- _Document understanding data_:

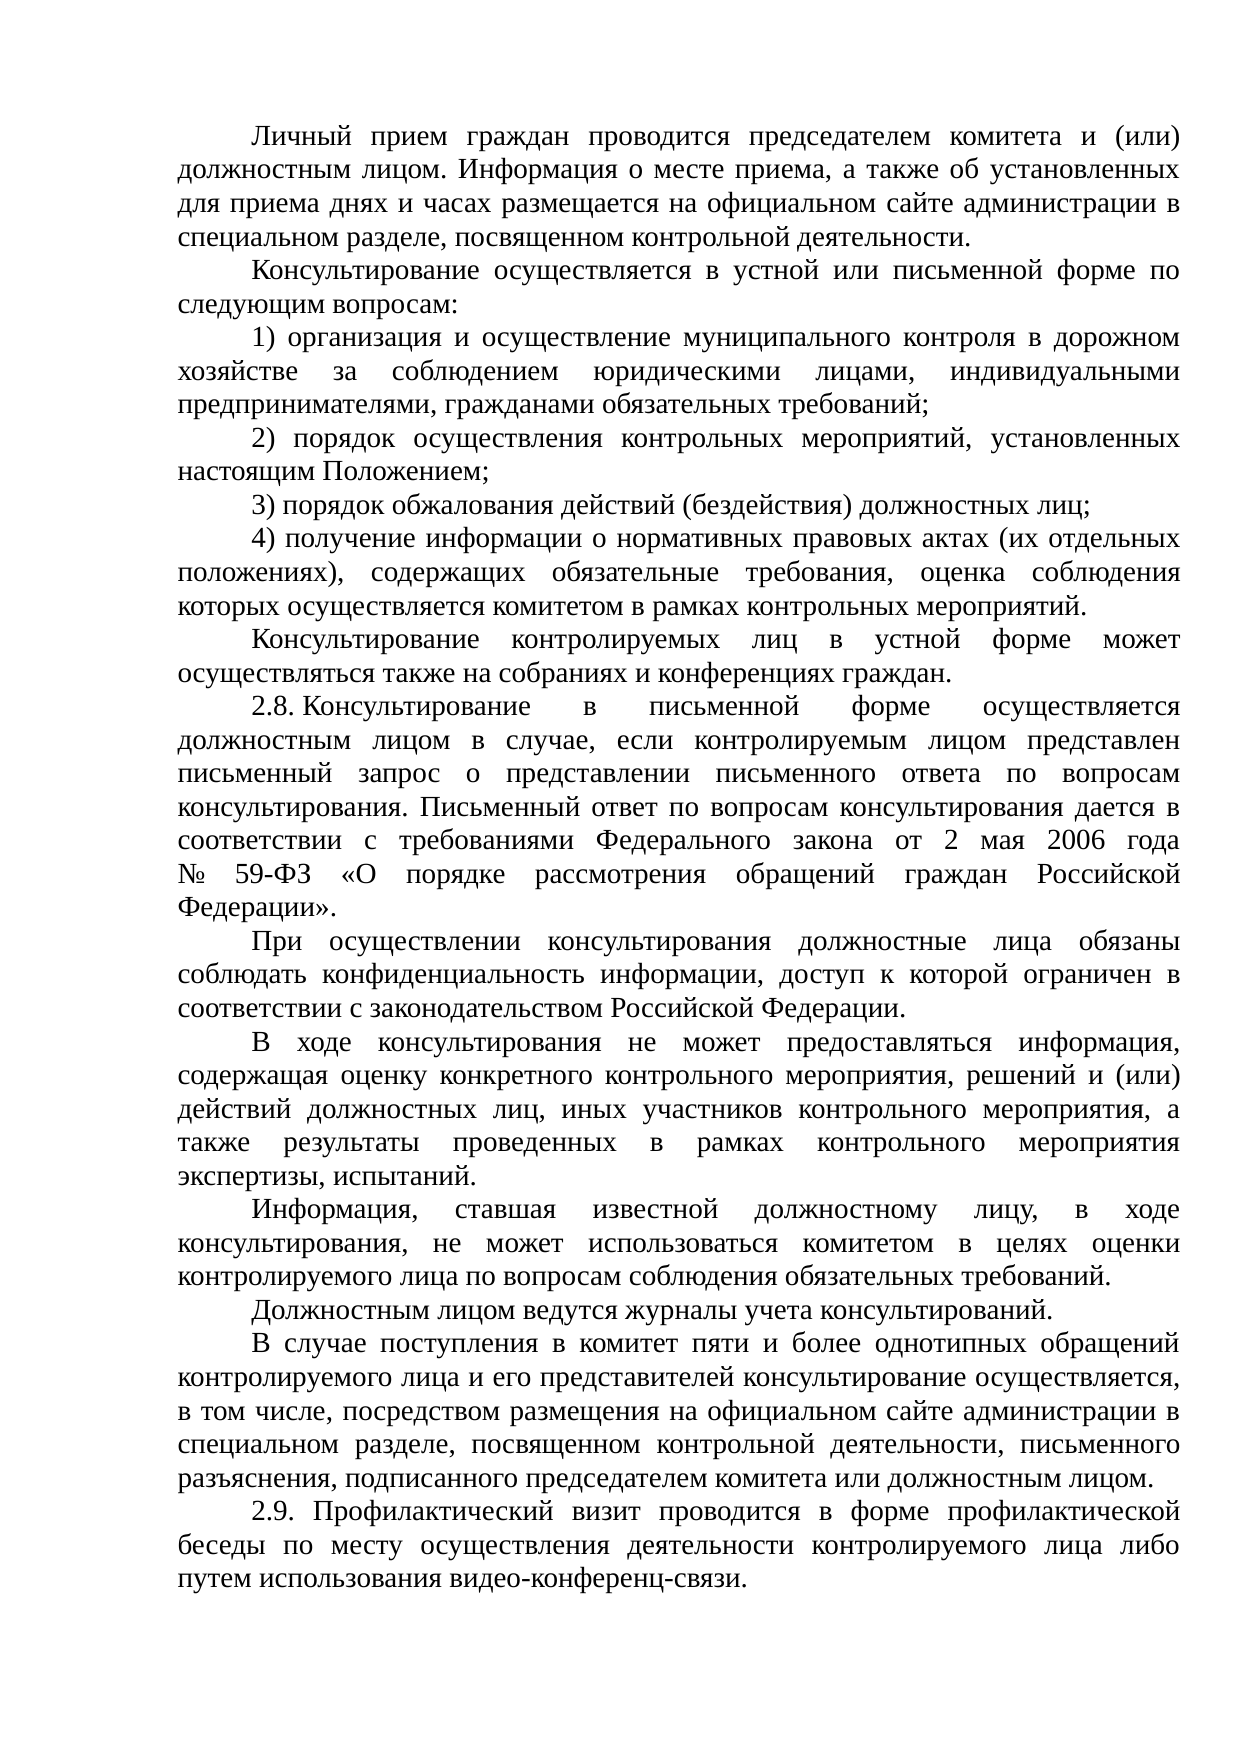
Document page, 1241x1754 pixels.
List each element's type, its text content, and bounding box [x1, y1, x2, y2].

text 1) организация и осуществление муниципального контроля в дорожном хозяйстве за соблюдением юридическими лицами, индивидуальными предпринимателями, гражданами обязательных требований; [177, 319, 1181, 420]
text Консультирование осуществляется в устной или письменной форме по следующим вопросам: [177, 252, 1181, 319]
text 3) порядок обжалования действий (бездействия) должностных лиц; [177, 487, 1181, 521]
text Консультирование контролируемых лиц в устной форме может осуществляться также на собраниях и конференциях граждан. [177, 621, 1181, 688]
text 2.8. Консультирование в письменной форме осуществляется должностным лицом в случае, если контролируемым лицом представлен письменный запрос о представлении письменного ответа по вопросам консультирования. Письменный ответ по вопросам консультирования дается в соответствии с требованиями Федерального закона от 2 мая 2006 года № 59-ФЗ «О порядке рассмотрения обращений граждан Российской Федерации». [177, 688, 1181, 923]
text 4) получение информации о нормативных правовых актах (их отдельных положениях), содержащих обязательные требования, оценка соблюдения которых осуществляется комитетом в рамках контрольных мероприятий. [177, 521, 1181, 621]
text Личный прием граждан проводится председателем комитета и (или) должностным лицом. Информация о месте приема, а также об установленных для приема днях и часах размещается на официальном сайте администрации в специальном разделе, посвященном контрольной деятельности. [177, 118, 1181, 252]
text 2) порядок осуществления контрольных мероприятий, установленных настоящим Положением; [177, 420, 1181, 487]
text В случае поступления в комитет пяти и более однотипных обращений контролируемого лица и его представителей консультирование осуществляется, в том числе, посредством размещения на официальном сайте администрации в специальном разделе, посвященном контрольной деятельности, письменного разъяснения, подписанного председателем комитета или должностным лицом. [177, 1326, 1181, 1493]
text Должностным лицом ведутся журналы учета консультирований. [177, 1292, 1181, 1326]
text В ходе консультирования не может предоставляться информация, содержащая оценку конкретного контрольного мероприятия, решений и (или) действий должностных лиц, иных участников контрольного мероприятия, а также результаты проведенных в рамках контрольного мероприятия экспертизы, испытаний. [177, 1024, 1181, 1191]
text При осуществлении консультирования должностные лица обязаны соблюдать конфиденциальность информации, доступ к которой ограничен в соответствии с законодательством Российской Федерации. [177, 923, 1181, 1024]
text 2.9. Профилактический визит проводится в форме профилактической беседы по месту осуществления деятельности контролируемого лица либо путем использования видео-конференц-связи. [177, 1493, 1181, 1594]
text Информация, ставшая известной должностному лицу, в ходе консультирования, не может использоваться комитетом в целях оценки контролируемого лица по вопросам соблюдения обязательных требований. [177, 1191, 1181, 1292]
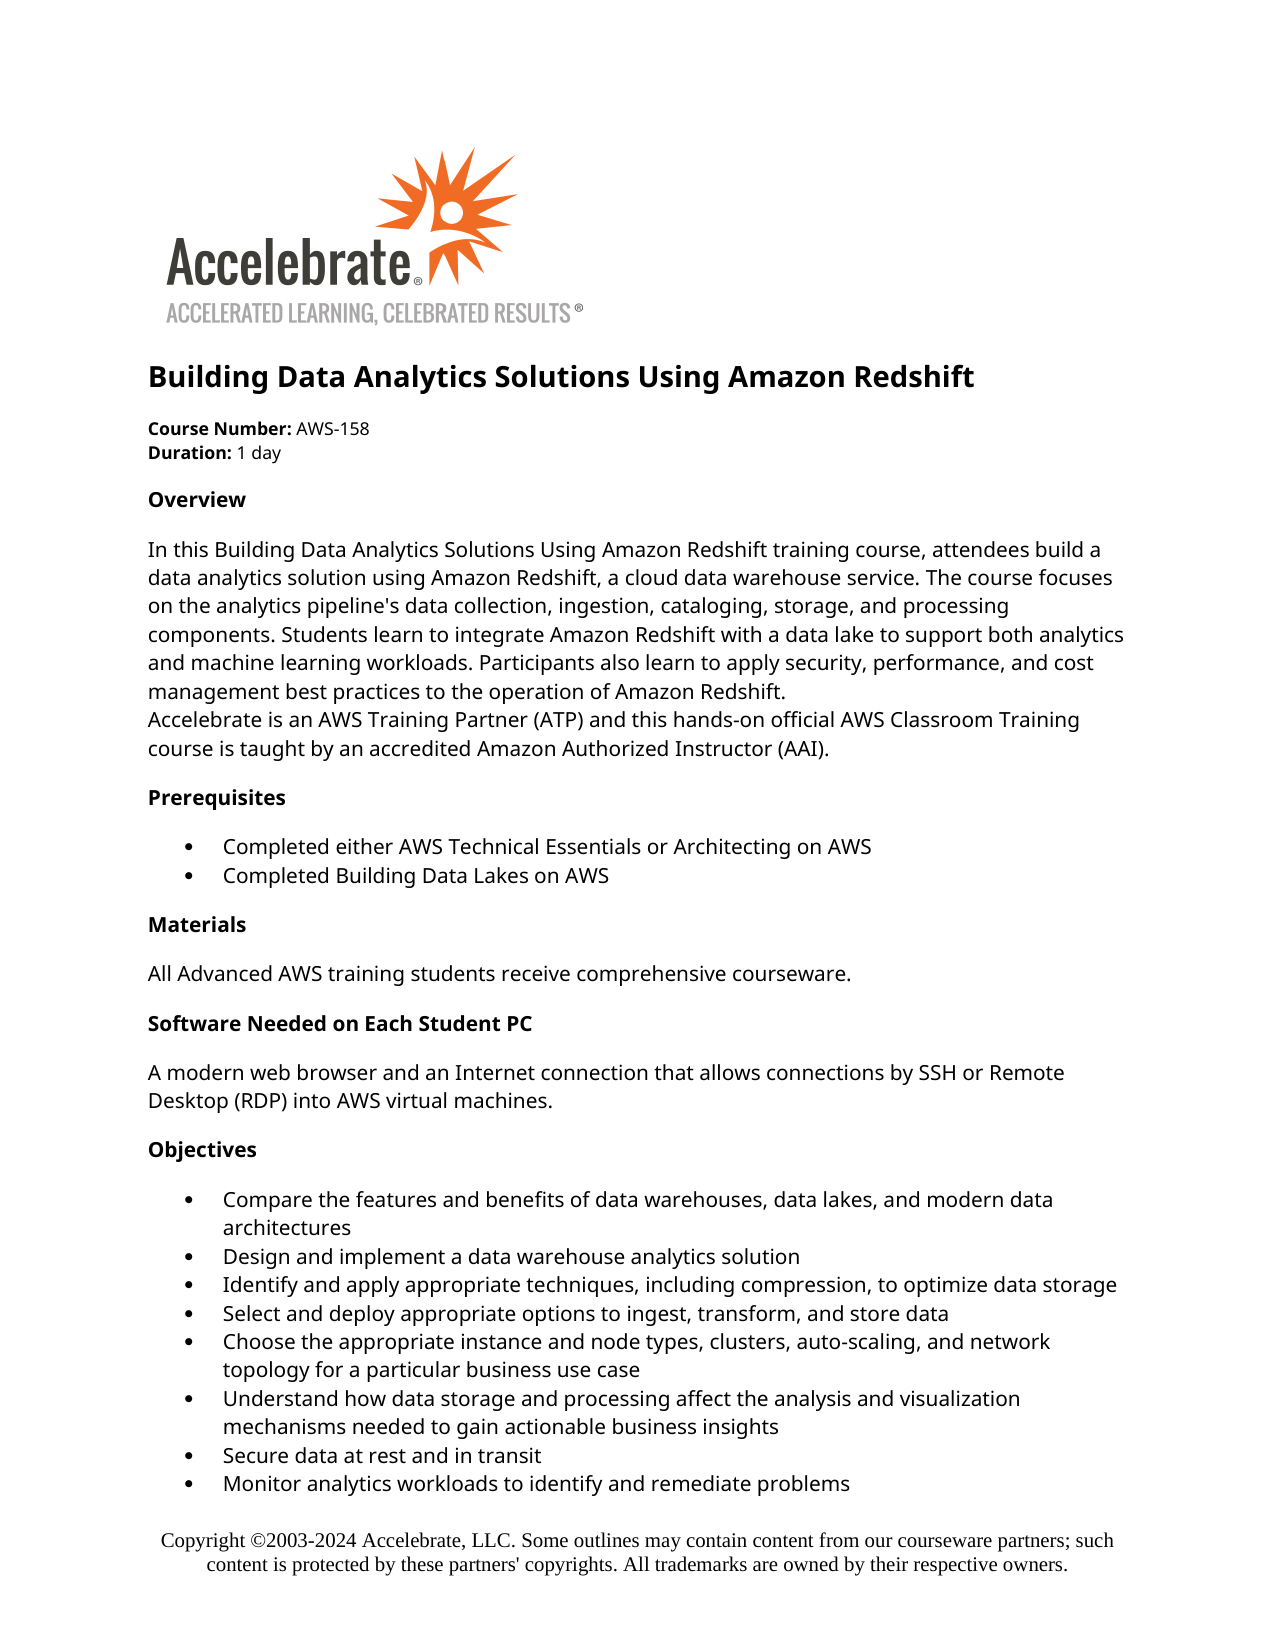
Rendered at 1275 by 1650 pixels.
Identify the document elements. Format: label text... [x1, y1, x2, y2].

- _Exercise prompt_: When copying the data above, repeat every word exactly and drop the pictures.

- _Result for this exercise_:
Document page, 1241x1754 pixels.
List each element's type, its text content, and bounding box [x1, y1, x2, y2].

text 1) организация и осуществление муниципального контроля в дорожном хозяйстве за соблюдением юридическими лицами, индивидуальными предпринимателями, гражданами обязательных требований; [177, 319, 1181, 420]
text Консультирование осуществляется в устной или письменной форме по следующим вопросам: [177, 252, 1181, 319]
text 3) порядок обжалования действий (бездействия) должностных лиц; [177, 487, 1181, 521]
text Консультирование контролируемых лиц в устной форме может осуществляться также на собраниях и конференциях граждан. [177, 621, 1181, 688]
text 2.8. Консультирование в письменной форме осуществляется должностным лицом в случае, если контролируемым лицом представлен письменный запрос о представлении письменного ответа по вопросам консультирования. Письменный ответ по вопросам консультирования дается в соответствии с требованиями Федерального закона от 2 мая 2006 года № 59-ФЗ «О порядке рассмотрения обращений граждан Российской Федерации». [177, 688, 1181, 923]
text 4) получение информации о нормативных правовых актах (их отдельных положениях), содержащих обязательные требования, оценка соблюдения которых осуществляется комитетом в рамках контрольных мероприятий. [177, 521, 1181, 621]
text Личный прием граждан проводится председателем комитета и (или) должностным лицом. Информация о месте приема, а также об установленных для приема днях и часах размещается на официальном сайте администрации в специальном разделе, посвященном контрольной деятельности. [177, 118, 1181, 252]
text 2) порядок осуществления контрольных мероприятий, установленных настоящим Положением; [177, 420, 1181, 487]
text В случае поступления в комитет пяти и более однотипных обращений контролируемого лица и его представителей консультирование осуществляется, в том числе, посредством размещения на официальном сайте администрации в специальном разделе, посвященном контрольной деятельности, письменного разъяснения, подписанного председателем комитета или должностным лицом. [177, 1326, 1181, 1493]
text Должностным лицом ведутся журналы учета консультирований. [177, 1292, 1181, 1326]
text В ходе консультирования не может предоставляться информация, содержащая оценку конкретного контрольного мероприятия, решений и (или) действий должностных лиц, иных участников контрольного мероприятия, а также результаты проведенных в рамках контрольного мероприятия экспертизы, испытаний. [177, 1024, 1181, 1191]
text При осуществлении консультирования должностные лица обязаны соблюдать конфиденциальность информации, доступ к которой ограничен в соответствии с законодательством Российской Федерации. [177, 923, 1181, 1024]
text 2.9. Профилактический визит проводится в форме профилактической беседы по месту осуществления деятельности контролируемого лица либо путем использования видео-конференц-связи. [177, 1493, 1181, 1594]
text Информация, ставшая известной должностному лицу, в ходе консультирования, не может использоваться комитетом в целях оценки контролируемого лица по вопросам соблюдения обязательных требований. [177, 1191, 1181, 1292]
Rendered at 1275 by 1650 pixels.
Identify the document elements. Format: label text... [x1, y1, x2, y2].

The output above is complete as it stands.